The Brockville Railway Tunnel, also called the Brockville Tunnel, is a former railway tunnel located beneath the downtown of Brockville, Ontario, Canada. It is the first railway tunnel built in Canada; construction began in September 1854 and the first train passed through the tunnel on December 31, 1860. Since 2017 it has been opened to the public as a free seasonal tourist attraction.

The tunnel runs in a north/south direction from Water Street, for a distance of 527 m (1,730 ft). It passes underneath what is now Brockville City Hall, built in 1863–64 as the Victoria Hall. It was built by the Brockville and Ottawa Railway.  The tunnel was designed to provide a rail link from the timber trade of the Ottawa Valley to the Brockville port facilities on the St. Lawrence River ship route.

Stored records
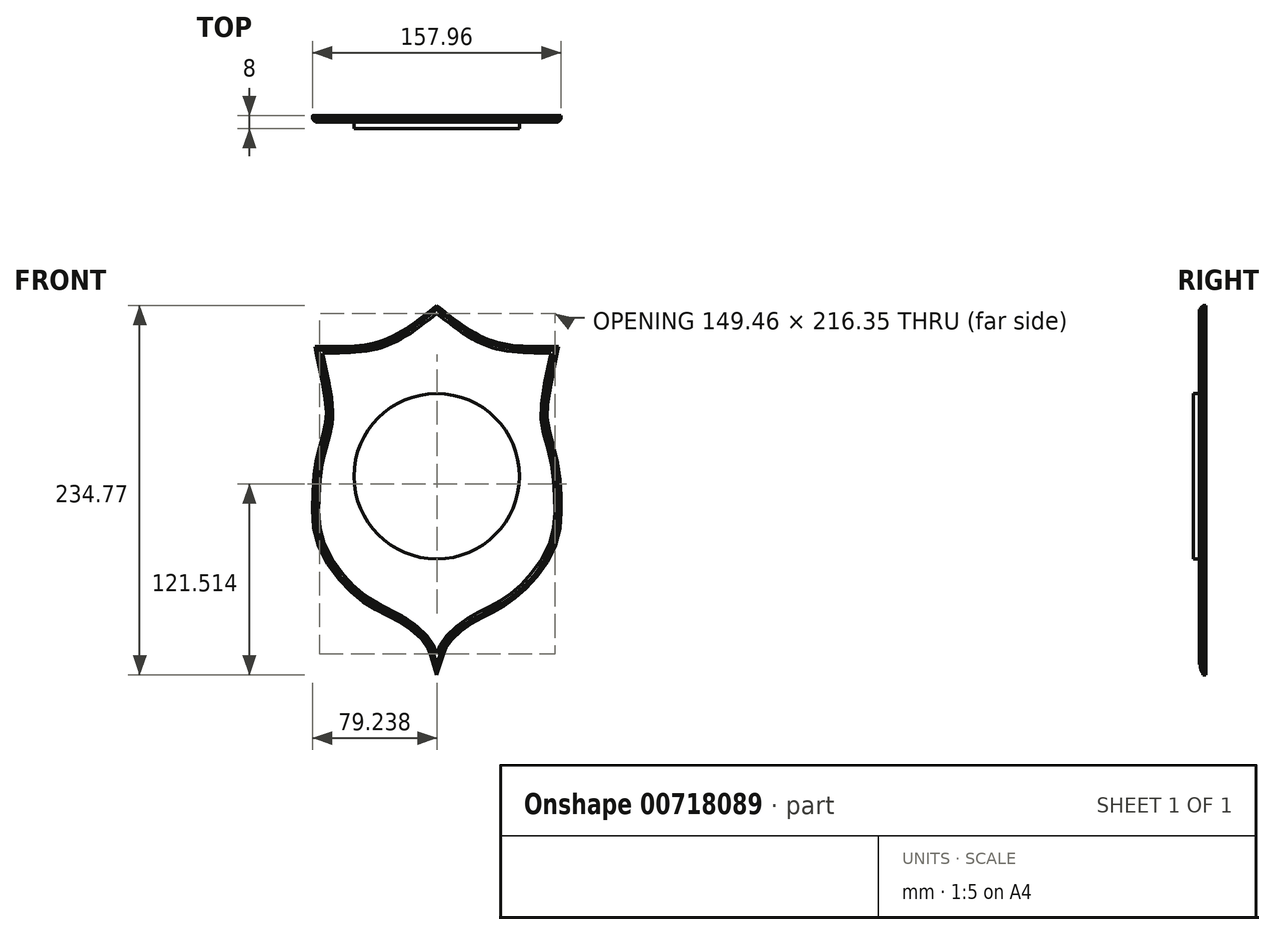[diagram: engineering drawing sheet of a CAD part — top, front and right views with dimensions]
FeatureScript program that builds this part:
annotation { "Feature Type Name" : "Feature", "Feature Type Description" : "" }
export const myFeature = defineFeature(function(context is Context, id is Id, definition is map)
    precondition{}
    {
        {
            var Q0;
            Q0=qCreatedBy(makeId("Front.planeOp"),FACE);
            var sketch = newSketch(context, id + "F0", { "sketchPlane" : qUnion([Q0])});
            skLineSegment(sketch, "E0", {"start": v(0, -112.97) * mm, "end": v(0, 103.38) * mm, "construction": true});
            skFitSpline(sketch, "E1", {"points": [v(0, 103.38) * mm, v(-33.18, 82.43) * mm, v(-72.47, 78.35) * mm], "startDerivative": vector(-63.47, -50.43) * mm, "endDerivative": vector(-81.45, 0.34) * mm});
            skFitSpline(sketch, "E2", {"points": [v(-72.47, 78.35) * mm, v(-66.59, 33.38) * mm, v(-72.47, 9.64) * mm, v(-74.91, -15.57) * mm, v(-72.47, -40.29) * mm, v(-58.02, -64.27) * mm, v(-43.58, -77) * mm, v(-29.88, -84.83) * mm, v(-16.66, -92.2) * mm, v(-3.7, -104.65) * mm, v(0, -112.97) * mm], "startDerivative": vector(111.62, -541.15) * mm, "endDerivative": vector(38.53, -123.34) * mm});
            skFitSpline(sketch, "E3.MirrorCS", {"points": [v(0, 103.38) * mm, v(33.18, 82.43) * mm, v(72.47, 78.35) * mm], "startDerivative": vector(63.47, -50.43) * mm, "endDerivative": vector(81.45, 0.34) * mm});
            skFitSpline(sketch, "E4.MirrorCS", {"points": [v(72.47, 78.35) * mm, v(66.59, 33.38) * mm, v(72.47, 9.64) * mm, v(74.91, -15.57) * mm, v(72.47, -40.29) * mm, v(58.02, -64.27) * mm, v(43.58, -77) * mm, v(29.88, -84.83) * mm, v(16.66, -92.2) * mm, v(3.7, -104.65) * mm, v(0, -112.97) * mm], "startDerivative": vector(-111.62, -541.15) * mm, "endDerivative": vector(-38.53, -123.34) * mm});
            skPoint(sketch, "E5", {"position": v(0, -4.8) * mm});
            skLineSegment(sketch, "E6", {"start": v(-75, 230) * mm, "end": v(-75, -223.9) * mm, "construction": true});
            skLineSegment(sketch, "E7.MirrorCS", {"start": v(75, 230) * mm, "end": v(75, -223.9) * mm, "construction": true});
            skCircle(sketch, "E8", {"center": v(0, 0) * mm, "radius": 52.5 * mm});
            skSolve(sketch);
        }
        {
            var Q0;
            Q0=qCreatedBy(makeId("Top.planeOp"),FACE);
            var sketch = newSketch(context, id + "F1", { "sketchPlane" : qUnion([Q0])});
            skLineSegment(sketch, "E9", {"start": v(-77.98, 0) * mm, "end": v(-73.98, 0) * mm});
            skLineSegment(sketch, "E10", {"start": v(-73.98, 0) * mm, "end": v(-73.98, -4) * mm});
            skLineSegment(sketch, "E11", {"start": v(-73.98, -4) * mm, "end": v(-75.98, -4) * mm});
            skLineSegment(sketch, "E12", {"start": v(-75.98, -4) * mm, "end": v(-75.98, -3.5) * mm});
            skLineSegment(sketch, "E13", {"start": v(-77.98, 0) * mm, "end": v(-77.98, -2) * mm});
            skLineSegment(sketch, "E14", {"start": v(-77.98, -2) * mm, "end": v(-77.48, -2) * mm});
            skArc(sketch, "E15", {"start": v(-77.48, -2) * mm, "mid": v(-77.04, -3.06) * mm, "end": v(-75.98, -3.5) * mm});
            skSolve(sketch);
        }
        {
            var Q0;
            Q0 = qSketchRegion(id + "F0", true);
            extrude(context, id + "F2", {"entities" : qUnion([Q0]), "depth" : 4 * mm, "offsetDistance" : 25 * mm});
        }
        {
            var Q0;
            Q0=makeQuery(id+"F0.imprint","IMPRINT",FACE,{"disambiguationData":[TD([[makeQuery(id+"F0.imprint","IMPRINT",EDGE,{"derivedFrom":sQuery(id+"F0.wireOp",EDGE,"E8")}),1.0]])]});
            extrude(context, id + "F3", {"entities" : qUnion([Q0]), "operationType" : NewBodyOperationType.ADD, "depth" : 8 * mm, "offsetDistance" : 25 * mm});
        }
        {
            var Q0;
            Q0 = qSketchRegion(id + "F1", true);
            var Q1;
            Q1=makeQuery(id+"F2.opExtrude","CAP_EDGE",EDGE,{"disambiguationData":[OSD([sQuery(id+"F0.wireOp",EDGE,"E2")])],"isStart":false});
            var Q2;
            Q2=makeQuery(id+"F2.opExtrude","CAP_EDGE",EDGE,{"disambiguationData":[OSD([sQuery(id+"F0.wireOp",EDGE,"E1")])],"isStart":false});
            var Q3;
            Q3=makeQuery(id+"F2.opExtrude","CAP_EDGE",EDGE,{"disambiguationData":[OSD([sQuery(id+"F0.wireOp",EDGE,"E3.MirrorCS")])],"isStart":false});
            var Q4;
            Q4=makeQuery(id+"F2.opExtrude","CAP_EDGE",EDGE,{"disambiguationData":[OSD([sQuery(id+"F0.wireOp",EDGE,"E4.MirrorCS")])],"isStart":false});
            sweep(context, id + "F4", {"profiles" : qUnion([Q0]), "path" : qUnion([Q1, Q2, Q3, Q4])});
        }
    });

EXERCISE SET
(A) Answer these questions from the passage on the Brockville Railway Tunnel:
(i) On what date did the first train pass through the tunnel?
(ii) How long is the tunnel?
(iii) Which railway built it?
(B) Please pick out every line of the records that contains the string "entities", with case counting, and copy each one.

RESPONSES TO THE TASKS
(A)
(i) December 31, 1860
(ii) 527 m (1,730 ft)
(iii) The Brockville and Ottawa Railway

(B)
            extrude(context, id + "F2", {"entities" : qUnion([Q0]), "depth" : 4 * mm, "offsetDistance" : 25 * mm});
            extrude(context, id + "F3", {"entities" : qUnion([Q0]), "operationType" : NewBodyOperationType.ADD, "depth" : 8 * mm, "offsetDistance" : 25 * mm});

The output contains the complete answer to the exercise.